As evidenced by SAMHSA’s National Registry of Effective Programs (Schinke et al., 2002), programs that involve other modes of delivery and strategy have been developed and found effective for preventing youth substance use and abuse.  Similar to the experience of state-of-the-art school-based curricula, however, the behavioral effects of these interventions are of moderate magnitude, with much of the variance in substance use remaining unexplained by them.  A conclusion to be drawn from this brief historical consideration is that additional approaches to intervening with youth to prevent substance use and abuse are in order.

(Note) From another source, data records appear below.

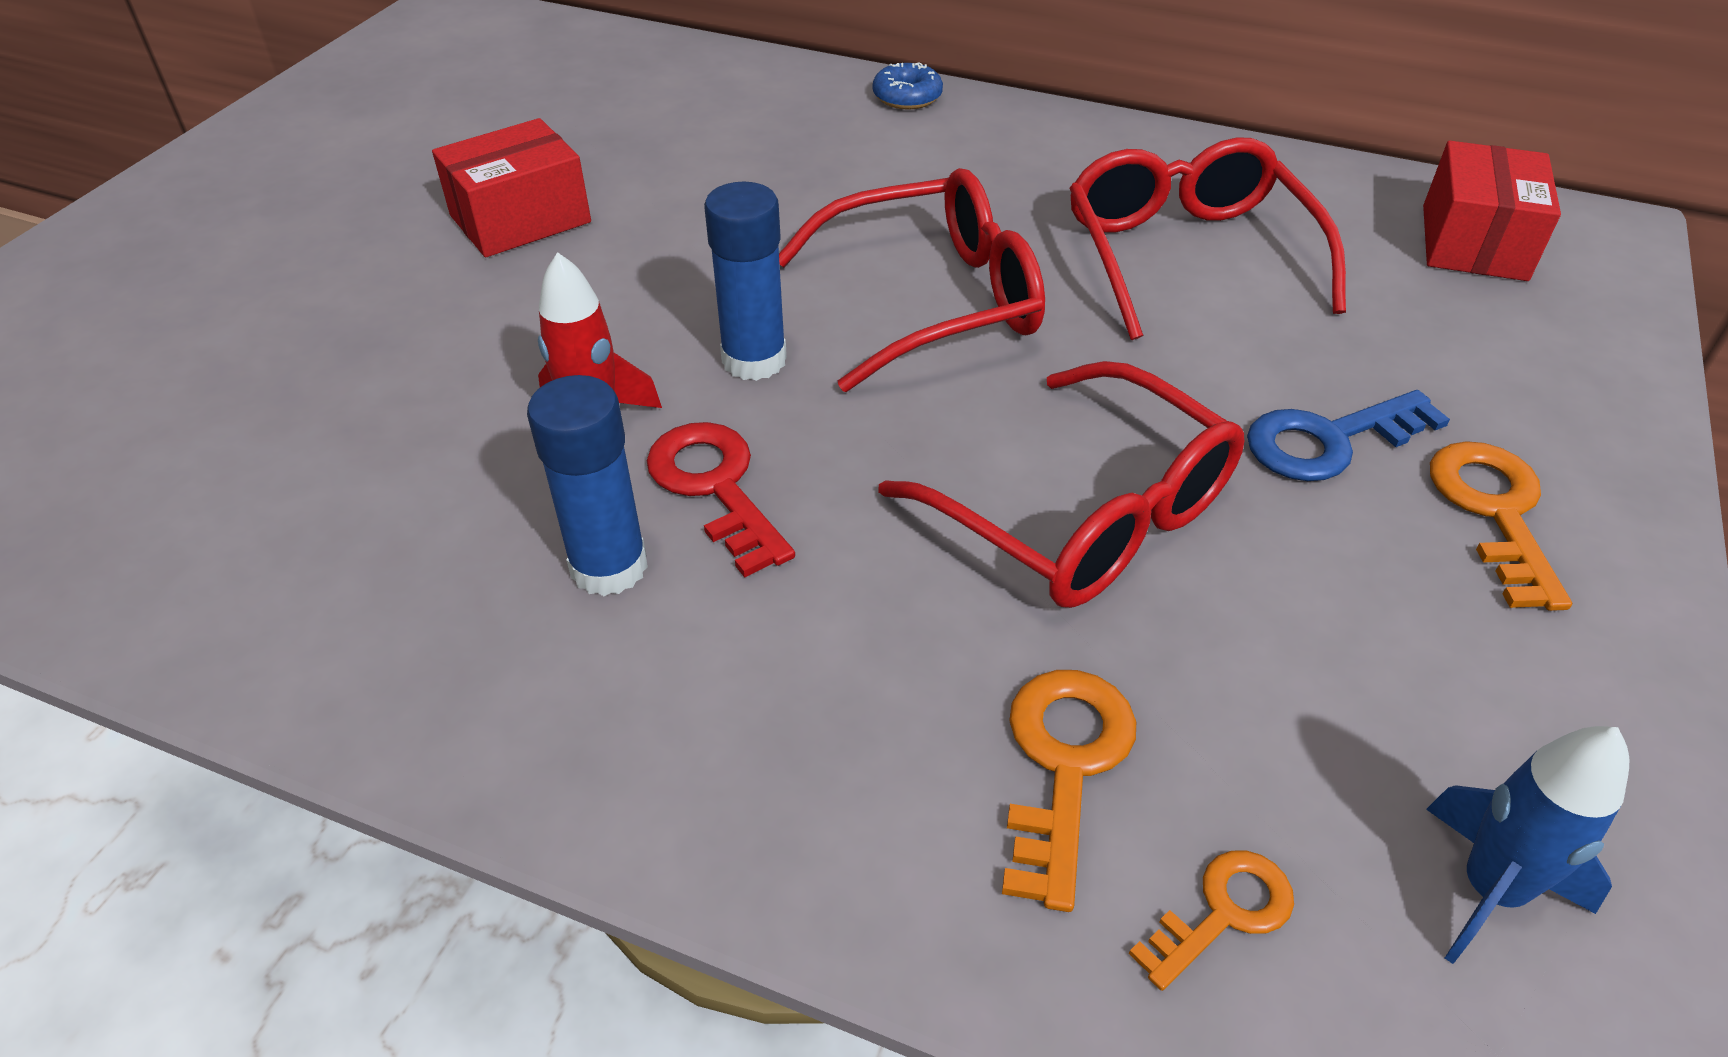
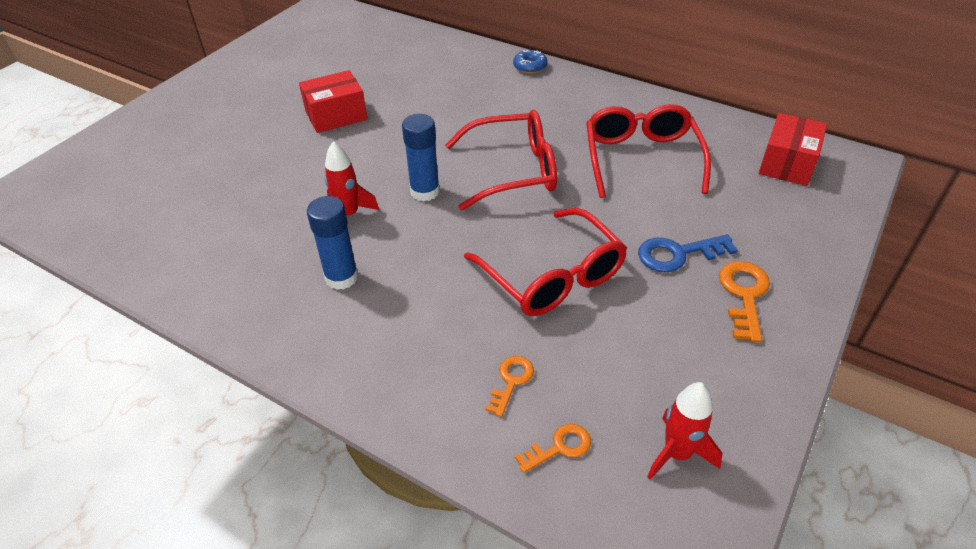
camera: 10 degrees right, 0 degrees up
(715, 487) = (394, 247): red key -> none
(1064, 765) = (511, 381): orange key -> orange key, size x0.64
(1490, 890) = (677, 454): blue rocket -> red rocket

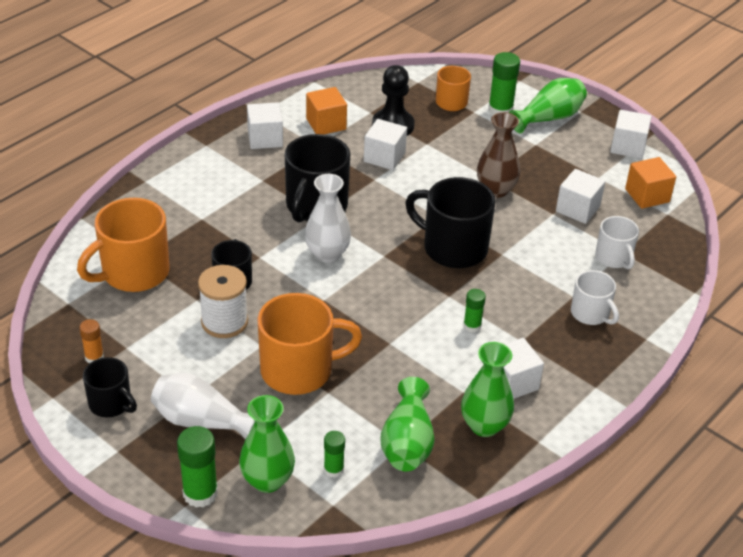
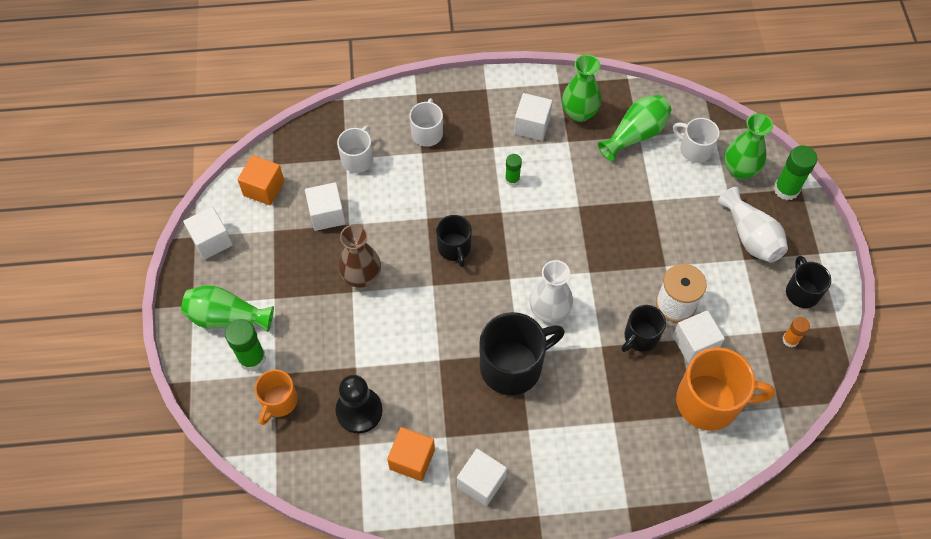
camera: 135 degrees left, 20 degrees up
(299, 370) = (657, 228): orange mug -> none
(333, 469) = (694, 149): green glue stick -> white mug
(384, 157) = (406, 378): white cube -> white cube (694, 343)
(453, 248) = (454, 248): black mug -> black mug, size x0.58

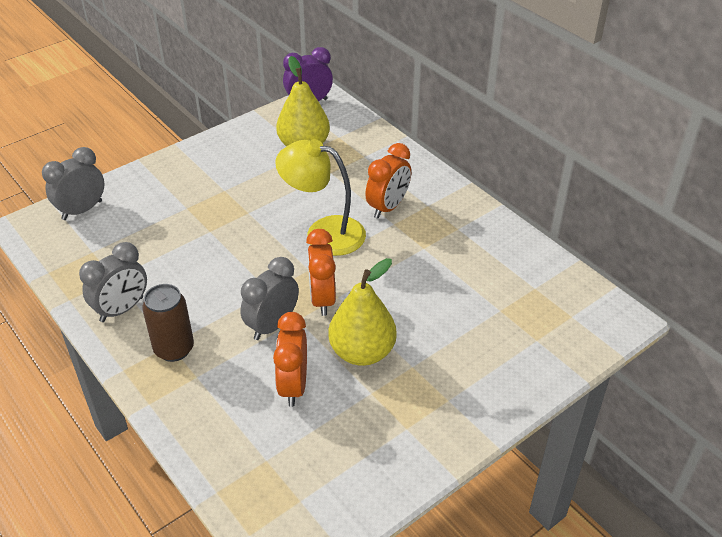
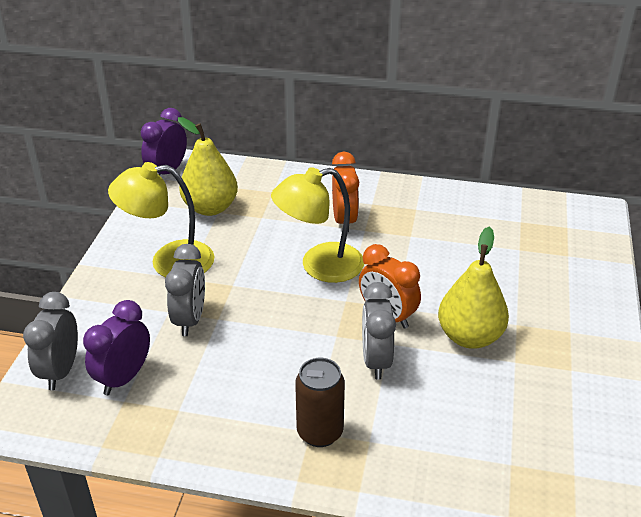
camera: 40 degrees left, 5 degrees down
(109, 236) = (124, 378): none -> purple clock
(122, 309) = (225, 431): grey clock -> grey clock (190, 319)
(228, 172) = (169, 261): none -> yellow lamp
(293, 386) = (454, 395): orange clock -> none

The Gap in Prevention and Early Intervention Programming

Youth transition to the workplace has received relatively little attention as an opportunity for effective substance abuse prevention programming and evaluation within the workplace setting.  As the number and proportion of youth in the workplace increase, substance abuse prevention for youth in and transitioning to the workplace will become increasingly important.  Employed youth are at high risk of substance use relative to youth who are not in the workforce (Resnick et al., 1997; Wu, Schlenger, and Galvin, 2003).  Similar to schools, workplaces have advantages for prevention and early intervention because they are identifiable and organized settings where youth congregate for defined periods of time.  Joining the workforce represents a key transition period for youth, and the transition could provoke stresses that encourage substance abuse.  Peer networks that influence youth substance use change with workforce entry, contributing to increased substance use and abuse among working youth (Bauman and Ennett, 1996).  Given these considerations, it is striking that youth transition to the workplace has not received more attention by prevention programming and evaluation research.  The development and implementation of such programs, and their evaluation, are most likely to contribute to reductions in substance use and abuse if informed by the content and techniques of other youth substance abuse prevention programs shown to be effective, such as relevant programs in SAMHSA’s National Registry of Effective Programs.